[Opening SELECTED EXCERPT section]
Newsletter
Feb
27
2026
Good morning from the newsletter they’ll wrap the fish in at Fairway after the revolution comes. Here’s the latest from the Jewish Currents news desk.
Josh Nathan-Kazis on the split between anti-occupation Jewish groups over how to oppose US military aid to Israel, and a West Bank dispatch from Maya Rosen, who spoke with a man whose West Bank village has been depopulated due to settler attacks. Plus: Mainstream Jewish groups are arguing for synagogue protest rules in New York that go beyond what a proposed bill seems to actually do, Alex Kane reports.
The Jewish Currents news desk is directed by Josh Nathan-Kazis. Tips, responses, ideas, complaints, leaks? Email Josh at jnk@jewishcurrents.org. If you were forwarded this email, subscribe here so you don’t miss the next one.
The Jabalia refugee camp in Gaza this month. A large US-made bomb dropped there in 2023 destroyed an entire apartment block, killing over 100 people.
[Closing SELECTED EXCERPT section]
[Opening STUDY MATERIAL section]
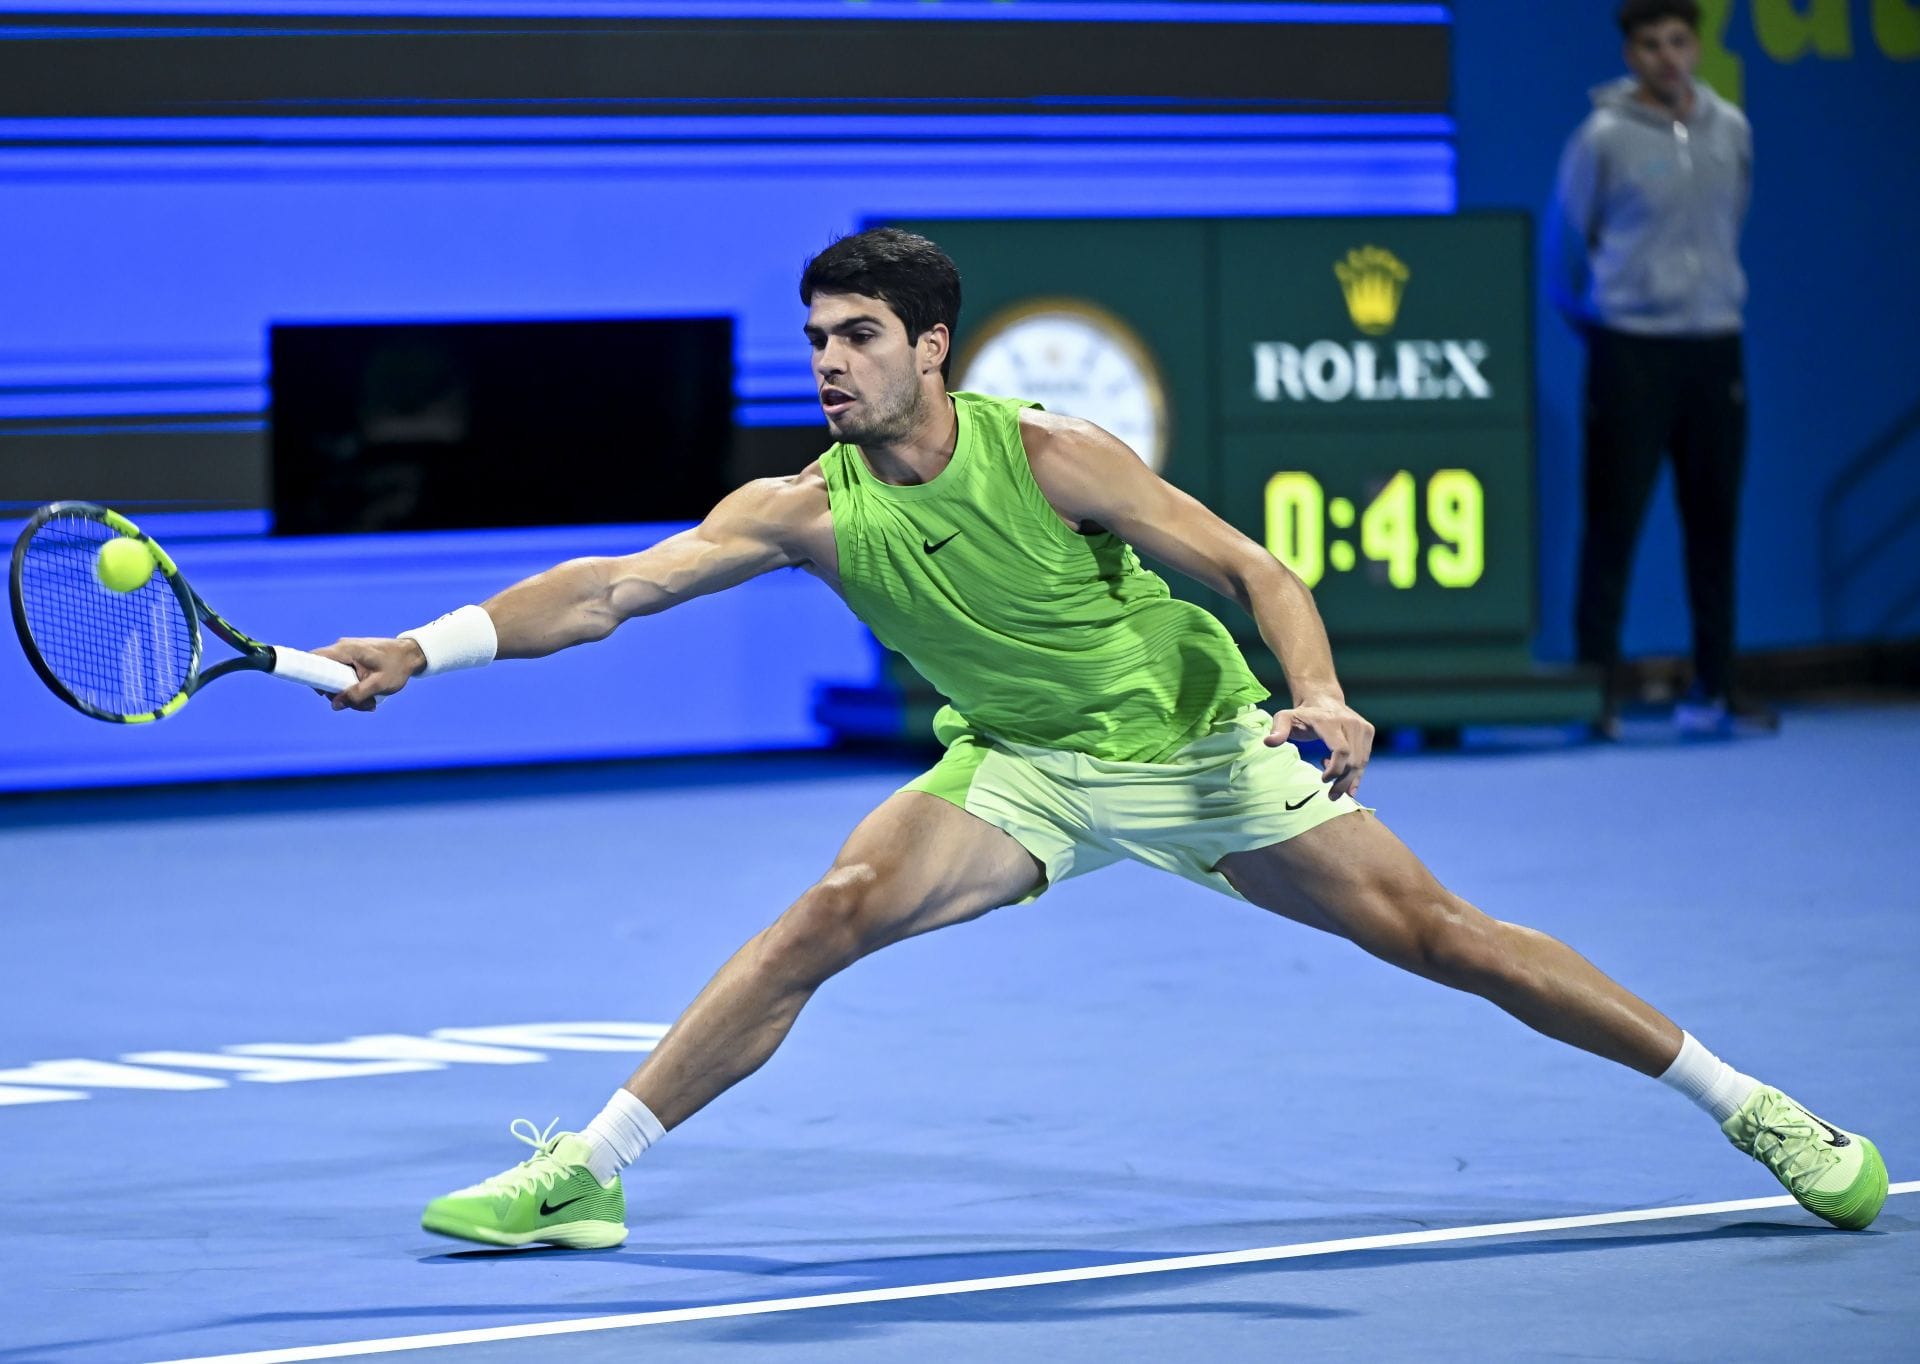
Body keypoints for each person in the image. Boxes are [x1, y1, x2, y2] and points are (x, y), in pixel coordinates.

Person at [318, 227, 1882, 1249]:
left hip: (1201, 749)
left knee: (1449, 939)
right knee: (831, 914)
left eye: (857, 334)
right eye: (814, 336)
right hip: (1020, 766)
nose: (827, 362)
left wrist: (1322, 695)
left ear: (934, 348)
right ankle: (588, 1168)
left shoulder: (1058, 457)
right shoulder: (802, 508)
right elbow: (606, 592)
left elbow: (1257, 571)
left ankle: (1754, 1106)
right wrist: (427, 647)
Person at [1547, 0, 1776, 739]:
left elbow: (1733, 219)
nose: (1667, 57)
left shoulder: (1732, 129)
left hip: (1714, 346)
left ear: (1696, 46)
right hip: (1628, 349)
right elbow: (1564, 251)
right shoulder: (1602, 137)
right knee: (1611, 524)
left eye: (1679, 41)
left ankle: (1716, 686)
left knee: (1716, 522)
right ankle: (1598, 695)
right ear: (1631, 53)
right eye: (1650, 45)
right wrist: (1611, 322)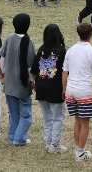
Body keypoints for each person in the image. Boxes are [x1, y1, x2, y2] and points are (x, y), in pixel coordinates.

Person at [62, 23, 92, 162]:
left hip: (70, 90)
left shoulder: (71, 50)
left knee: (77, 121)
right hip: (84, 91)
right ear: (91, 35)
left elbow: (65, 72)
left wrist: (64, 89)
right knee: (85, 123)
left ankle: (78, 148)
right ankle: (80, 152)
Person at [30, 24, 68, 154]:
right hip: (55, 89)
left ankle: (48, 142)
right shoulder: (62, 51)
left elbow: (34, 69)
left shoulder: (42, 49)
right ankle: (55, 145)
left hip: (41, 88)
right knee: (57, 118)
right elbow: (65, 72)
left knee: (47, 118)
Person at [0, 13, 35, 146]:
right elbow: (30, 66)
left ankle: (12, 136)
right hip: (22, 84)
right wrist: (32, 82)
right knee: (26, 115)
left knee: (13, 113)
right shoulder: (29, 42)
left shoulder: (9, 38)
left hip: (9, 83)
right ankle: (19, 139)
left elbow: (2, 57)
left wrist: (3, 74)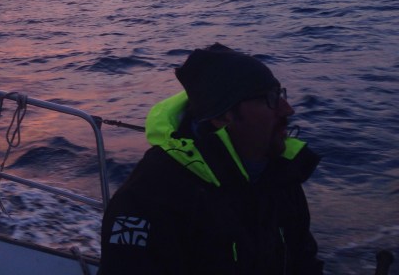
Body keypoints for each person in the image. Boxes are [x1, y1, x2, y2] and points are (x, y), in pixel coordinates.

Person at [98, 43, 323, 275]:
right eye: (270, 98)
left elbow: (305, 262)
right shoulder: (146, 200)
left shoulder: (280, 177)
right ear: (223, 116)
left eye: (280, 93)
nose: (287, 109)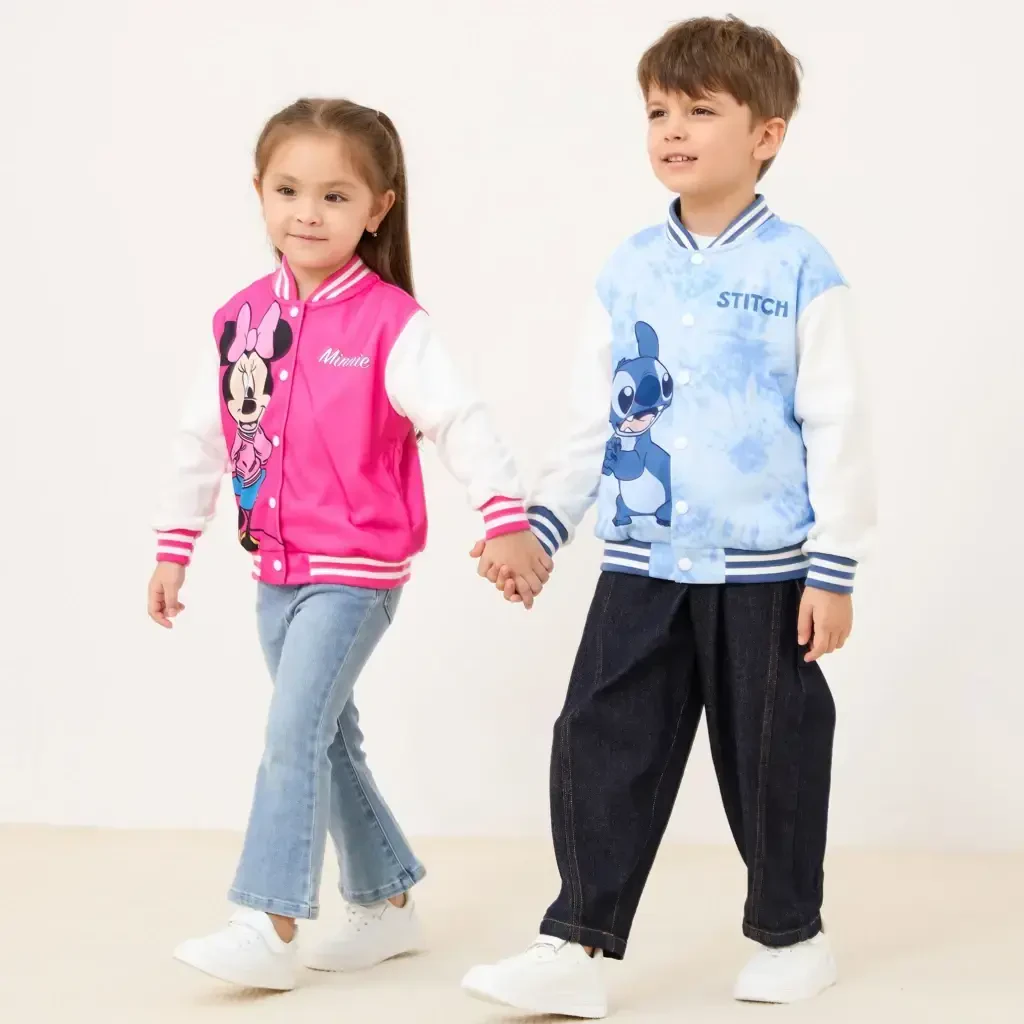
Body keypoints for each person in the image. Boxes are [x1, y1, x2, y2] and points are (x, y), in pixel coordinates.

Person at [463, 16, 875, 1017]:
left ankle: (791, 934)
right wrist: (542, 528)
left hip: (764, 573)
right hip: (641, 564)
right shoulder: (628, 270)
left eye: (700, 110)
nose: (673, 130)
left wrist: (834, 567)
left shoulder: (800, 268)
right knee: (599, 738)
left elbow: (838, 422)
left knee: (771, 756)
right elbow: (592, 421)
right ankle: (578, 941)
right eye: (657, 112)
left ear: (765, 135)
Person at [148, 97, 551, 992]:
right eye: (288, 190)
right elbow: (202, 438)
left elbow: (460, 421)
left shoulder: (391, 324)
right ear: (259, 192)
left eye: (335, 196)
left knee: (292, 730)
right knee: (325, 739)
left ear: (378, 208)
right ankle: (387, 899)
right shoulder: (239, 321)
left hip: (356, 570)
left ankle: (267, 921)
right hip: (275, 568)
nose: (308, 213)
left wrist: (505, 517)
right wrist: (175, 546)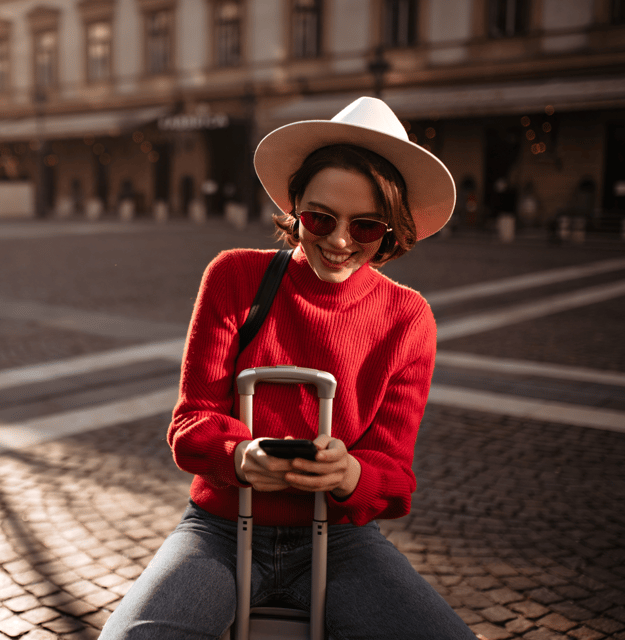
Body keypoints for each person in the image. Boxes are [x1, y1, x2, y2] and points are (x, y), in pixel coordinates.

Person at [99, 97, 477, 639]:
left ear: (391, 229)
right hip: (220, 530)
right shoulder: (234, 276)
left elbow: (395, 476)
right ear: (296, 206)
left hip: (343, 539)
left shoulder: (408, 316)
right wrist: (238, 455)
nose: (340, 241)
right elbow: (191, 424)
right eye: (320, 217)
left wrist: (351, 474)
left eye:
[Closing STUDY MATERIAL section]
▶ WHAT THE TASK REQUIRES
Resume the Jewish Currents newsletter above, beginning after its final sentence about the Jabalia refugee camp.

▶ OUTPUT BELOW
Hassan Salem/Sipa USA via AP
As Americans Sour on Aid to Israel, Jewish Anti-Occupation Groups Split on Strategy
Josh Nathan-Kazis
A new House bill introduced this week that would set conditions on Israel’s use of US weapons is setting off a fight over political strategy between left and liberal Jewish anti-occupation groups, as activists clash over how to take advantage of growing public opposition to US military aid to Israel.
Since May of last year, more than a quarter of House Democrats have signed on as cosponsors of the Block the Bombs Act, which would ban the US from sending 2,000-pound bunker busters and certain other munitions to Israel. That bill has the support of the anti-Zionist group JVP Action, along with a number of Arab and Palestinian-led organizations, including the IMEU Policy Project and the US Campaign for Palestinian Rights Action.
J Street, the leading liberal Zionist advocacy group, doesn’t oppose Block the Bombs. But late Monday, it backed a new House bill, introduced by Illinois Democrat Sean Casten, called the Ceasefire Compliance Act, which would set conditions for restricting Israel from using all US weapons in the West Bank and Gaza.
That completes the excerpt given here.